Task to complete
Write out the rows below again, substituting "view" for every "pose" and keeping everything else the same.

Stored entries
§ §

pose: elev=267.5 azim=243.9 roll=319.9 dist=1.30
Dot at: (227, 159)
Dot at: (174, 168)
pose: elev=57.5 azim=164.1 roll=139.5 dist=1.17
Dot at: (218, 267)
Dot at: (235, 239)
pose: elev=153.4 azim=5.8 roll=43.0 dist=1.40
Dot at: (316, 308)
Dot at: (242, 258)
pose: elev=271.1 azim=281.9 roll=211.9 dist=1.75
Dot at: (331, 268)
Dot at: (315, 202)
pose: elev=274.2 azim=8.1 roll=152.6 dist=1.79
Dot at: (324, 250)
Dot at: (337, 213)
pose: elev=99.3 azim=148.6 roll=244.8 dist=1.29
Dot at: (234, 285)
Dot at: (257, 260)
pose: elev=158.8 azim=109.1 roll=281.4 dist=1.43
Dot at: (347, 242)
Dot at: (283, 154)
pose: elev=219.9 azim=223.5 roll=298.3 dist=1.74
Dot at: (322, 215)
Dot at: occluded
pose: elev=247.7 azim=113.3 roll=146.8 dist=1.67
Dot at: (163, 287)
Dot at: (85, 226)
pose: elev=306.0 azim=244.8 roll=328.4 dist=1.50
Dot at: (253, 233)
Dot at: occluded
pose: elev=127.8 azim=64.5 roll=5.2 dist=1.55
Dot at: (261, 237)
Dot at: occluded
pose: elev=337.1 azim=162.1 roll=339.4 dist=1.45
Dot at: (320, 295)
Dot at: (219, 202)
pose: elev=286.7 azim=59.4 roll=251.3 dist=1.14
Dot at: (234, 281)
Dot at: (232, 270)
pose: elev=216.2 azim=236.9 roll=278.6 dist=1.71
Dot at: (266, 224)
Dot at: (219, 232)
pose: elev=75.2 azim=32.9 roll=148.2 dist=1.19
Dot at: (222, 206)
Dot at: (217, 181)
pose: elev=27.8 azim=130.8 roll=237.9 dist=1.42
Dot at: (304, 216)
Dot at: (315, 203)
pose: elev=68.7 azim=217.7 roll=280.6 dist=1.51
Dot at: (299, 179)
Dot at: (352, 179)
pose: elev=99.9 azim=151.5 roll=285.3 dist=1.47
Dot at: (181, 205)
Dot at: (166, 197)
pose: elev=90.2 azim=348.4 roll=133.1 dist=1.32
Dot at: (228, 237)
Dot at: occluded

§ §

Reply
view: elev=267.5 azim=243.9 roll=319.9 dist=1.30
Dot at: (227, 159)
Dot at: (174, 168)
view: elev=57.5 azim=164.1 roll=139.5 dist=1.17
Dot at: (218, 267)
Dot at: (235, 239)
view: elev=153.4 azim=5.8 roll=43.0 dist=1.40
Dot at: (316, 308)
Dot at: (242, 258)
view: elev=271.1 azim=281.9 roll=211.9 dist=1.75
Dot at: (331, 268)
Dot at: (315, 202)
view: elev=274.2 azim=8.1 roll=152.6 dist=1.79
Dot at: (324, 250)
Dot at: (337, 213)
view: elev=99.3 azim=148.6 roll=244.8 dist=1.29
Dot at: (234, 285)
Dot at: (257, 260)
view: elev=158.8 azim=109.1 roll=281.4 dist=1.43
Dot at: (347, 242)
Dot at: (283, 154)
view: elev=219.9 azim=223.5 roll=298.3 dist=1.74
Dot at: (322, 215)
Dot at: occluded
view: elev=247.7 azim=113.3 roll=146.8 dist=1.67
Dot at: (163, 287)
Dot at: (85, 226)
view: elev=306.0 azim=244.8 roll=328.4 dist=1.50
Dot at: (253, 233)
Dot at: occluded
view: elev=127.8 azim=64.5 roll=5.2 dist=1.55
Dot at: (261, 237)
Dot at: occluded
view: elev=337.1 azim=162.1 roll=339.4 dist=1.45
Dot at: (320, 295)
Dot at: (219, 202)
view: elev=286.7 azim=59.4 roll=251.3 dist=1.14
Dot at: (234, 281)
Dot at: (232, 270)
view: elev=216.2 azim=236.9 roll=278.6 dist=1.71
Dot at: (266, 224)
Dot at: (219, 232)
view: elev=75.2 azim=32.9 roll=148.2 dist=1.19
Dot at: (222, 206)
Dot at: (217, 181)
view: elev=27.8 azim=130.8 roll=237.9 dist=1.42
Dot at: (304, 216)
Dot at: (315, 203)
view: elev=68.7 azim=217.7 roll=280.6 dist=1.51
Dot at: (299, 179)
Dot at: (352, 179)
view: elev=99.9 azim=151.5 roll=285.3 dist=1.47
Dot at: (181, 205)
Dot at: (166, 197)
view: elev=90.2 azim=348.4 roll=133.1 dist=1.32
Dot at: (228, 237)
Dot at: occluded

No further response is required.